**Problem set**
[A] From the post about the Vibratium DLL load error, copy word for word the passage that opens with "While I was" and closes with "application would crash.".
[B] Write the next part of the post about Application Error 1005 in Vibratium, picking up after its final sentence.

-- Start of Source document --

Application Error 1005 Loading SSE DLL

While I was testing my latest release (1.2) of Vibratium I encountered a puzzling error. It took me a while to track this one down. Hopefully someone else can learn from this.

TL;DR: solution is at the end.

Problem:

Vibratium worked fine on my dev box, but on my laptop as soon as I added a Render Object the application would crash.

In the Application event log I got Application Error 1005:

“Windows cannot access the file for one of the following reasons: there is a problem with the network connection, the disk that the file is stored on, or the storage drivers installed on this computer; or the disk is missing. Windows closed the program Vibratium because of this error.”

Research:

So according to the error it looks like the native C++ DLL SSELibrary.dll wasn’t found.

This was interesting because in this release I’d migrated to Visual Studio 2015, statically linked the VC Runtime file, then added the SSELibrary.dll dependency as a resource to Vibratium.  Upon launch I extract the DLL to the user’s Temp directory (%USERPROFILE%\AppData\Local\Temp\Vibratium) then call LoadLibrary on it. The end result is that I now have one file to deploy, much like how SysInternal’s Process Explorer.  Process Explorer has multiple embedded files to deal with different operating systems and bitness – you only ever see the one file unless you look in the launch directory while running it. Or look in Process Explorer and notice that it launches an extracted ProcExp64.exe. (… which further extracts and loads a driver that it uses to query the OS. Run ProcMon against ProcExp some time.)

Vibratium is a .Net app and the first thing I do in my main WinForm Load event is make a call to SSELibrary’s IsPresent() function for exactly this reason. The entirety of IsPresent is to return true – anything else indicates a DLL load error. The 1005 error happened when I attempt to invoke a different function later on, so it SEEMED that the DLL was loading but the error says it’s not.

I launched Process Explorer to verify that the DLL was loaded into memory. It’s not showing in the handle list on the laptop. So I switch to the desktop and it’s not showing there either. Running “handle SSELibrary.dll” returns nothing as well.

-- End of Source document --
-- Start of Data excerpt --

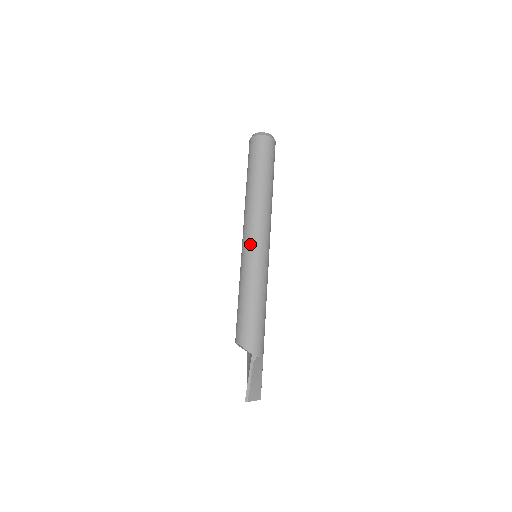
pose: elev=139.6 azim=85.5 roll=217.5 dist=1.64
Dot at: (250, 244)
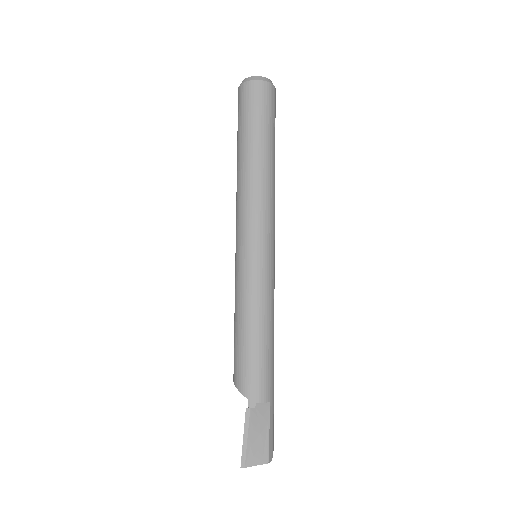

-- End of Data excerpt --

**The results**
[A]
While I was testing my latest release (1.2) of Vibratium I encountered a puzzling error. It took me a while to track this one down. Hopefully someone else can learn from this.

TL;DR: solution is at the end.

Problem:

Vibratium worked fine on my dev box, but on my laptop as soon as I added a Render Object the application would crash.

[B]
So I launched again with ProcMon running. I can see the file being created, written, loaded, then closed. And this is repeated once in the same second. For whatever reason it would appear that calling LoadLibrary on a native DLL doesn’t maintain an open handle or lock on the DLL. Perhaps it gets loaded and read each time it’s needed? I wonder what happens when the working set gets trimmed too low. Interesting.

So it looks like the Application event log error may not be terribly accurate. Surprise! The file is actually being loaded and run.  But there’s still some hard crash.  Running under a remote debuggers shows the SEH error is actually 0x80040005 – so an HRESULT wrapped around an error 5 – access denied.

Anyways, all of this was working on my workstation – the DLL was extracting, loading, and executing properly. It could have something to do with the laptop being Win10 and my dev box is Win8. So I tested it and it ran just fine in a Win10 VM.  It would appear to not be an OS issue.

It might be a processor support issue. So I add the call to Supports_AVX1(). This passes on my dev box – an Intel i5, my Win10 VM – the host has an AMD FX-8000, and fails on the laptop – Core 2 Duo. Okay, we have a relevant difference.

But the function it’s blowing up on doesn’t actually use any AVX intrinsics, it’s entirely SSE 4.1 and lower, which all three processors support.

So I edit the function and return before any intrinsics are called – we’re talking pure C++ code modifying in-memory structs that are aligned in a for loop.

It still blows up. If I return before actually doing anything significant it succeeds.

There is something in the generated code that is causing this.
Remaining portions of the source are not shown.